■ Activity ■
Report each line of the data that has "lifecycle" somewhere in it.

■ Provided material ■
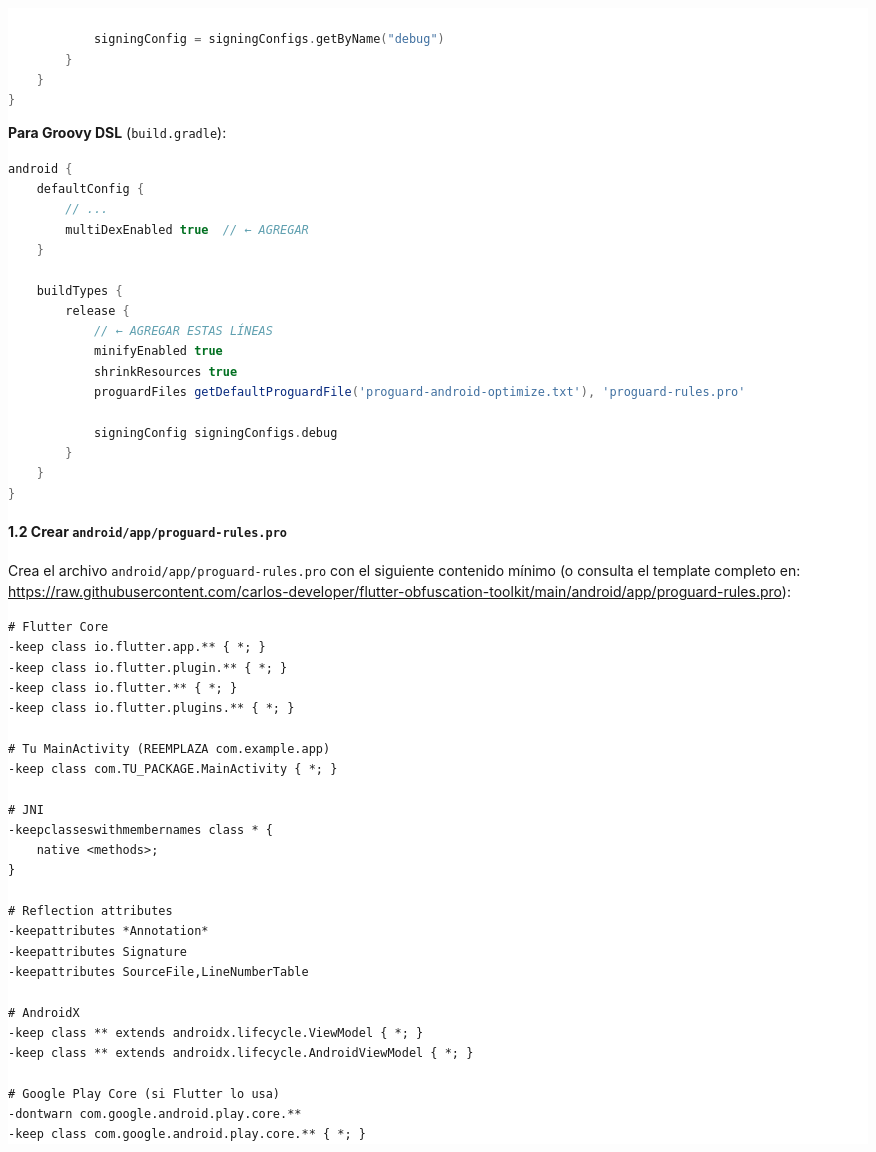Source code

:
 ```kotlin

            signingConfig = signingConfigs.getByName("debug")
        }
    }
}
```

**Para Groovy DSL** (`build.gradle`):

```groovy
android {
    defaultConfig {
        // ...
        multiDexEnabled true  // ← AGREGAR
    }

    buildTypes {
        release {
            // ← AGREGAR ESTAS LÍNEAS
            minifyEnabled true
            shrinkResources true
            proguardFiles getDefaultProguardFile('proguard-android-optimize.txt'), 'proguard-rules.pro'

            signingConfig signingConfigs.debug
        }
    }
}
```

#### 1.2 Crear `android/app/proguard-rules.pro`

Crea el archivo `android/app/proguard-rules.pro` con el siguiente contenido mínimo (o consulta el template completo en: https://raw.githubusercontent.com/carlos-developer/flutter-obfuscation-toolkit/main/android/app/proguard-rules.pro):

```proguard
# Flutter Core
-keep class io.flutter.app.** { *; }
-keep class io.flutter.plugin.** { *; }
-keep class io.flutter.** { *; }
-keep class io.flutter.plugins.** { *; }

# Tu MainActivity (REEMPLAZA com.example.app)
-keep class com.TU_PACKAGE.MainActivity { *; }

# JNI
-keepclasseswithmembernames class * {
    native <methods>;
}

# Reflection attributes
-keepattributes *Annotation*
-keepattributes Signature
-keepattributes SourceFile,LineNumberTable

# AndroidX
-keep class ** extends androidx.lifecycle.ViewModel { *; }
-keep class ** extends androidx.lifecycle.AndroidViewModel { *; }

# Google Play Core (si Flutter lo usa)
-dontwarn com.google.android.play.core.**
-keep class com.google.android.play.core.** { *; }
```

■ Your response ■
-keep class ** extends androidx.lifecycle.ViewModel { *; }
-keep class ** extends androidx.lifecycle.AndroidViewModel { *; }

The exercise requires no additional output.